SELECTED EXCERPT:

The Armani Group confirms the regular conduct of the Emporio Armani and Giorgio Armani fashion shows, which will present the latest collections designed by the designer on the runway. This was announced by the group. The public opening of the exhibition at the Pinacoteca di Brera, originally planned for Wednesday, September 24, remains unchanged.

Armani Foundation expected to play key role as designer’s will nears – DR

The smooth running of the fashion shows and the opening of the exhibition, which Giorgio Armani worked on until the end, “testify to the company’s commitment to continue under the sign of dedication, respect, and attention to work, qualities that have always distinguished Mr. Armani and which he himself imparted to all his collaborators over the years.”

Meanwhile, anticipation is growing by the hour for the designer’s will. The timing is not yet defined, but according to available information, the window for reading the last will stretches from today until next Wednesday: any day could be the day.

Handling the procedure is Milanese notary Elena Terrenghi, tasked with initiating the succession process. A summarized abstract of the death certificate is required to open the succession — a document that usually takes up to 15 days to issue — but the timeframe could be shortened given the importance of the case and the interest involved.

Giorgio Armani, who passed away on September 4 at the age of 91, had no children or spouse, and in the absence of “necessary” legitimate heirs according to Italian law, was able to dispose of his estate independently. During his lifetime, the designer had already prepared and secured bylaws for the group, divided into six categories of shares, with a central role entrusted to the Armani Foundation.

The people called by the notary for the reading of the will, barring any surprises, will be his sister Rosanna Armani; his nieces Silvana and Roberta Armani, daughters of his late brother Sergio; and Andrea Camerana, Rosanna’s son. Also included is Leo Dell’Orco, Armani’s life partner and right-hand man. All five already sit on the Group’s board of directors, with Dell’Orco designated as the coordinator of the select committee that will steer the company until the new corporate structure takes effect. Camerana and the Armani cousins represent the family component of the board, alongside other key managers such as Yoox founder Federico Marchetti and Rothschild banker Irving Bellotti.

GIVEN ENTRIES:

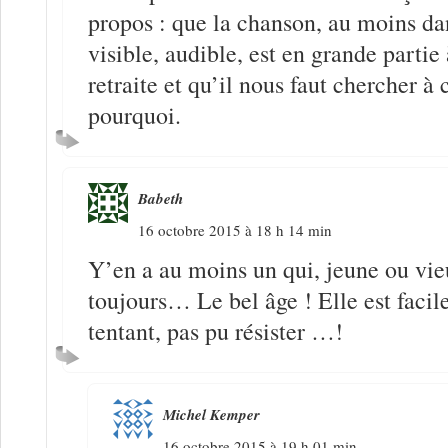
propos : que la chanson, au moins dan
visible, audible, est en grande partie 
retraite et qu’il nous faut chercher 
pourquoi.
Babeth
16 octobre 2015 à 18 h 14 min
Y’en a au moins un qui, jeune ou vie
toujours… Le bel âge ! Elle est facile
tentant, pas pu résister …!
Michel Kemper
16 octobre 2015 à 19 h 01 min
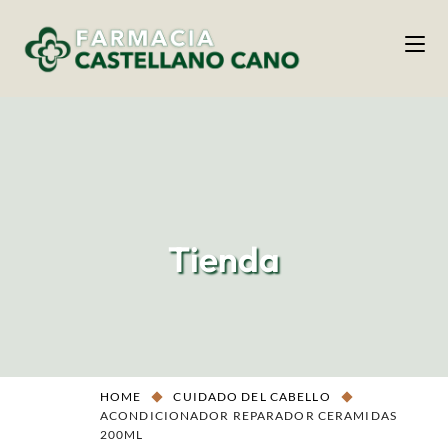
Tienda
HOME
CUIDADO DEL CABELLO
ACONDICIONADOR REPARADOR CERAMIDAS
200ML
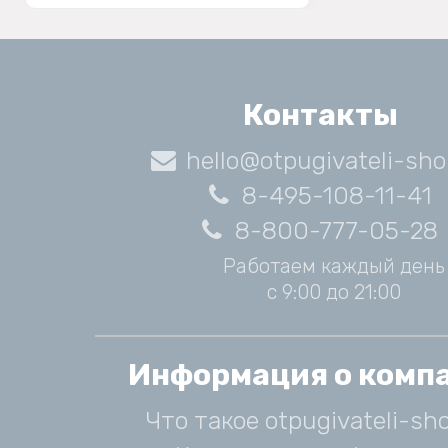
Контакты
hello@otpugivateli-sho
8-495-108-11-41
8-800-777-05-28
Работаем каждый день
с 9:00 до 21:00
Информация о комп
Что такое otpugivateli-sho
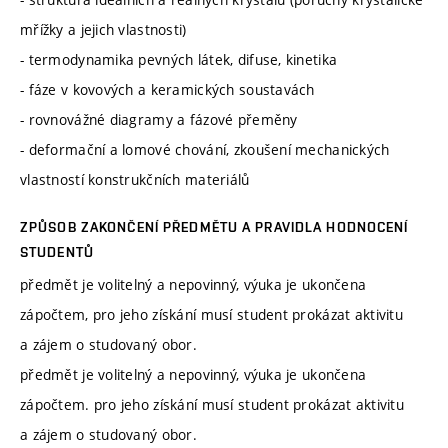
mřížky a jejich vlastnosti)
- termodynamika pevných látek, difuse, kinetika
- fáze v kovových a keramických soustavách
- rovnovážné diagramy a fázové přeměny
- deformační a lomové chování, zkoušení mechanických
vlastností konstrukčních materiálů
ZPŮSOB ZAKONČENÍ PŘEDMĚTU A PRAVIDLA HODNOCENÍ
STUDENTŮ
předmět je volitelný a nepovinný, výuka je ukončena
zápočtem, pro jeho získání musí student prokázat aktivitu
a zájem o studovaný obor.
předmět je volitelný a nepovinný, výuka je ukončena
zápočtem. pro jeho získání musí student prokázat aktivitu
a zájem o studovaný obor.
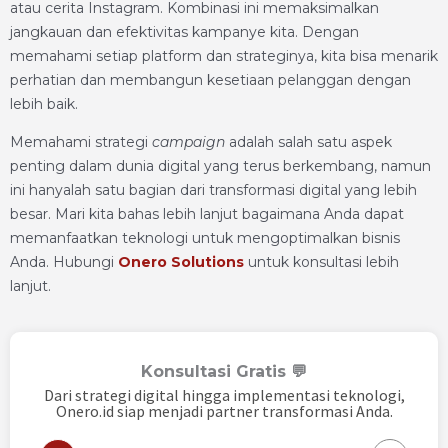
atau cerita Instagram. Kombinasi ini memaksimalkan
jangkauan dan efektivitas kampanye kita. Dengan
memahami setiap platform dan strateginya, kita bisa menarik
perhatian dan membangun kesetiaan pelanggan dengan
lebih baik.
Memahami strategi
campaign
adalah salah satu aspek
penting dalam dunia digital yang terus berkembang, namun
ini hanyalah satu bagian dari transformasi digital yang lebih
besar. Mari kita bahas lebih lanjut bagaimana Anda dapat
memanfaatkan teknologi untuk mengoptimalkan bisnis
Anda. Hubungi
Onero Solutions
untuk konsultasi lebih
lanjut.
Konsultasi Gratis 💬
Dari strategi digital hingga implementasi teknologi,
Onero.id siap menjadi partner transformasi Anda.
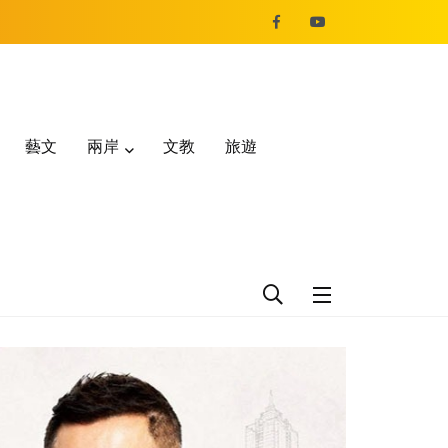
藝文
兩岸
文教
旅遊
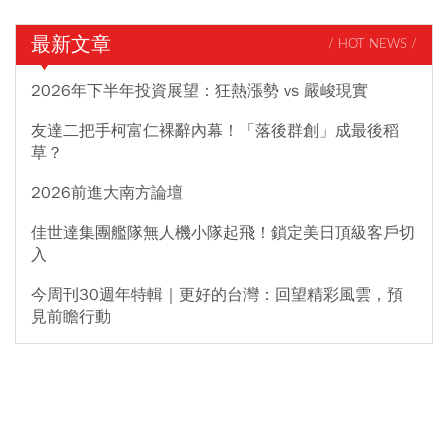
最新文章
/ HOT NEWS /
2026年下半年投資展望：狂熱漲勢 vs 嚴峻現實
友達二把手柯富仁裸辭內幕！「落後群創」成最後稻
草？
2026前進大南方論壇
佳世達集團艦隊無人機小隊起飛！鎖定美日頂級客戶切
入
今周刊30週年特輯｜更好的台灣：回望精彩風雲，預
見前瞻行動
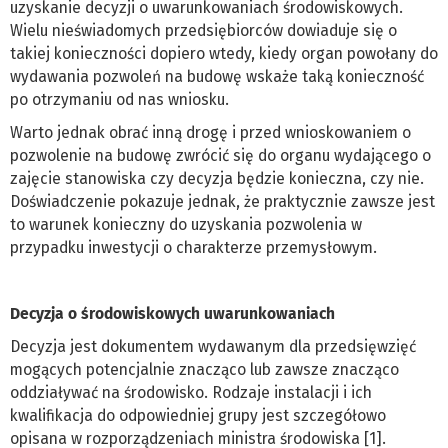
uzyskanie decyzji o uwarunkowaniach środowiskowych.
Wielu nieświadomych przedsiębiorców dowiaduje się o
takiej konieczności dopiero wtedy, kiedy organ powołany do
wydawania pozwoleń na budowę wskaże taką konieczność
po otrzymaniu od nas wniosku.
Warto jednak obrać inną drogę i przed wnioskowaniem o
pozwolenie na budowę zwrócić się do organu wydającego o
zajęcie stanowiska czy decyzja będzie konieczna, czy nie.
Doświadczenie pokazuje jednak, że praktycznie zawsze jest
to warunek konieczny do uzyskania pozwolenia w
przypadku inwestycji o charakterze przemysłowym.
Decyzja o środowiskowych uwarunkowaniach
Decyzja jest dokumentem wydawanym dla przedsięwzięć
mogących potencjalnie znacząco lub zawsze znacząco
oddziaływać na środowisko. Rodzaje instalacji i ich
kwalifikacja do odpowiedniej grupy jest szczegółowo
opisana w rozporządzeniach ministra środowiska [1].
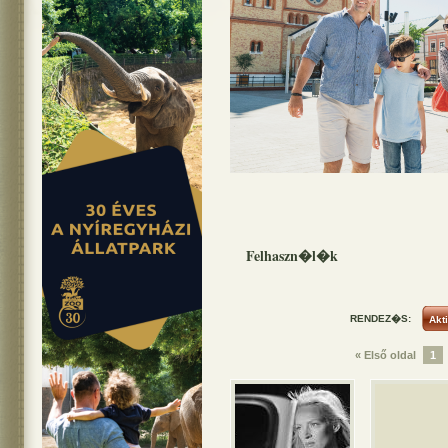
Felhaszn�l�k
RENDEZ�S:
« Első oldal
1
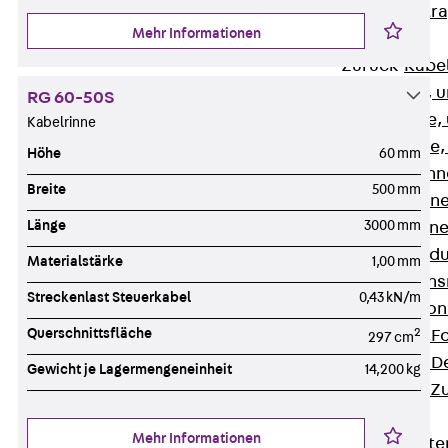
Zurück
Kabeltr
Mehr Informationen
Kabelrinnen
Zurück
Kabe
R Kabelrinne, 
RG 60-50S
RS Kabelrinne,
Kabelrinne
RG Kabelrinne,
Höhe
60 mm
RGM Kabelrinne
Breite
500 mm
RGS Kabelrinne
Länge
3000 mm
RGL Kabelrinne
löschwasserdu
Materialstärke
1,00 mm
RI Installation
Streckenlast Steuerkabel
0,43 kN/m
RIS Installatio
Querschnittsfläche
2
Kabelrinnen-Fo
297 cm
Kabelrinnen-D
Gewicht je Lagermengeneinheit
14,200 kg
Kabelrinnen-Z
Gitterbahnen
Mehr Informationen
Zurück
Gitt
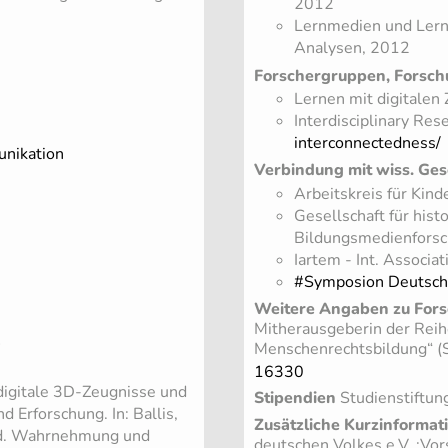
2012
Lernmedien und Lern
Analysen, 2012
Forschergruppen, Forsch
Lernen mit digitalen
Interdisciplinary Re
interconnectedness/
unikation
Verbindung mit wiss. Ges
Arbeitskreis für Kind
Gesellschaft für his
Bildungsmedienfors
Iartem - Int. Associa
#Symposion Deutschd
Weitere Angaben zu Fors
Mitherausgeberin der Reih
4
Menschenrechtsbildung“ (S
16330
 digitale 3D-Zeugnisse und
Stipendien
Studienstiftun
 Erforschung. In: Ballis,
Zusätzliche Kurzinformat
ted. Wahrnehmung und
deutschen Volkes e.V. ;Vor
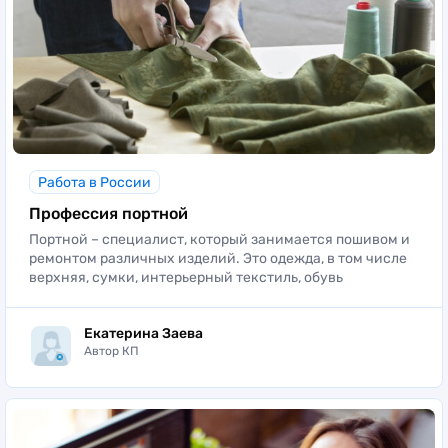
Работа в России
Профессия портной
Портной – специалист, который занимается пошивом и
ремонтом различных изделий. Это одежда, в том числе
верхняя, сумки, интерьерный текстиль, обувь
Екатерина Заева
Автор КП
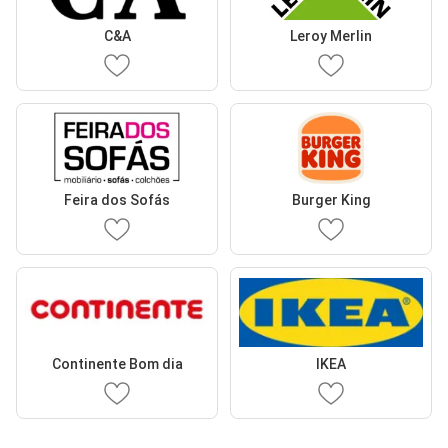
C&A
Leroy Merlin
Feira dos Sofás
Burger King
Continente Bom dia
IKEA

TASK ITEM A: According to the Armani news article, who is handling the procedure for the designer's will?
TASK ITEM B: Say whether each statement agrees with the Armani news article, and quote the words that decide it: (i) The public opening of the exhibition at the Pinacoteca di Brera has been postponed. (ii) Giorgio Armani died at the age of 91. (iii) The bylaws Armani prepared for the group were divided into six categories of shares.
TASK ITEM C: Carry on the Armani news article from the point where it stops.
The material shown above is separate from the Armani news article.

RESULT A: Milanese notary Elena Terrenghi.

RESULT B:
(i) No: "The public opening of the exhibition at the Pinacoteca di Brera, originally planned for Wednesday, September 24, remains unchanged."
(ii) Yes: "passed away on September 4 at the age of 91"
(iii) Yes: "divided into six categories of shares"

RESULT C:
The bylaws, updated in 2023, provide for a division into six categories of shares, each with differentiated voting and governance rights, but equal economic rights. A shares (30% of the capital) and F shares (10%) will carry decisive weight: the former are worth 1.33 votes each, the latter 3. Thus, while holding only 40% of the capital, shareholders holding categories A and F will control more than 53% of the votes in the assembly and will be able to appoint a majority of the board of directors, including the chairman and CEO.

The Armani Foundation is most likely to be the recipient of the A and F shares, thus centralizing strategic control of the group. Heirs and trusted associates may receive categories B to E, which hold the majority of the capital but not decision-making power alone. In addition to the corporate share, the will is also expected to regulate the allocation of a personal estate estimated at about €10 billion, which includes valuable real estate such as a penthouse in New York, the historic villa in Forte dei Marmi, and the Capannina, acquired by the group in late August — just days before the fashion designer’s passing.

The Capannina itself was one of the places dearest to Armani, where he met the love of his life, Sergio Galeotti, who died prematurely at age 40 in 1985. Meanwhile, the fashion shows scheduled for fashion week in two weeks are confirmed, featuring Emporio Armani and Giorgio Armani, as well as an exhibition dedicated to the 50-year history of the maison at the Pinacoteca di Brera.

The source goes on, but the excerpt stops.